The two family health services professionals from Peterborough, Ont., are speaking of an initiative that one day could be standard across the entire country. Their plan is to test some 15,000 students in the area – age 10 through high school – in order to compile baseline statistics on area students that would be available if it were necessary to determine if a child had suffered a concussion.
This is not just about hockey, though it is hockey more than any other sport that has caused the area boards of education and parents to embrace the idea of having every child given such a test.
“We didn’t want it to be just about hockey and a couple of other sports,” says Harterre, running off a long list of activities where a youngster could receive a serious blow to the head: lacrosse, football, diving, skiing, tobogganing, snowmobiling, even fooling around in the schoolyard.
“But timing is everything, isn’t it?” says the retired family physician. “We actually preceded Sidney Crosby’s hit in terms of starting to get organized, but that is what has really caused people to pay attention.”

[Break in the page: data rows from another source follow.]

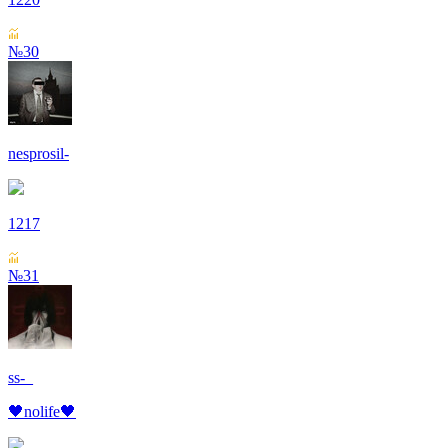
№30
nesprosil-
1217
№31
ss-_
🖤nolife🖤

It is difficult to measure the widespread effect of the Sidney Crosby Phenomenon. Ever since the National Hockey League’s biggest star went down in early January – and has not played in the nearly 11 months since – the culture has changed dramatically when it comes to discussing head injuries. No longer are injured athletes deemed suspect. No longer do coaches insist players get right back into action. No longer does anyone make jokes about “getting your bell rung.”
Sports concussion is now serious business. When Laura Kennedy signed up her five-year-old boy, Michael O’Keeffe, for beginner’s hockey this fall, the parents were all aware of the dangers and all concerned, even though these are children playing under no-contact conditions. Harterre’s 17-year-old grandson, Jaime Clark, is a gifted athlete who has already suffered through two concussions.
“It’s become a motherhood issue,” says Harterre. “No, better than motherhood. Everybody is for doing something – no one is against it.”
The initiative began with Dr. Derek Krete, a physiatrist who moved into the Peterborough area two years ago and had previously played professional football for the Toronto Argonauts and Saskatchewan Roughriders. Personally aware of the dangers of concussion – the former middle linebacker once completed a CFL game despite having blacked out from a knee to the helmet that left him with blurred vision – and he found he was increasingly fielding referrals for evaluation of sports-related concussions.
There was, Krete found, a great gap between general awareness and scientific awareness, though he notes that “recent events in professional sports has awakened the media” and raised public interest in the dangers of head injury.
Krete wanted “a simple and common sense approach to issues surrounding youth concussion,” a straightforward program that was easily understandable and accessible to both public and professionals. Working in concert with the Greater Peterborough Health Services, the concerned health professionals came up with the Youth Sports Concussion Program that includes an online baseline measurement and a vast array of information for parents, coaches, health professionals and even the young athletes themselves – including a simple list of symptoms where “you don’t feel right” that could indicate a concussion.
Since they put the program together, far more than the area school boards have come on board. The initiative has been endorsed by the NHLPA and such athletes as former lacrosse great Bob Allan and hockey legend Bobby Orr. The ambitious program is also the charity of choice for this winter’s “Docs on Ice” – an annual gathering of hockey-playing doctors that has raised more than $1-million over the past 30 years of the tournament’s existence.
“Our grand plan,” says Harterre, “is to get enough money to set up an endowment so that we can test every child into perpetuity.”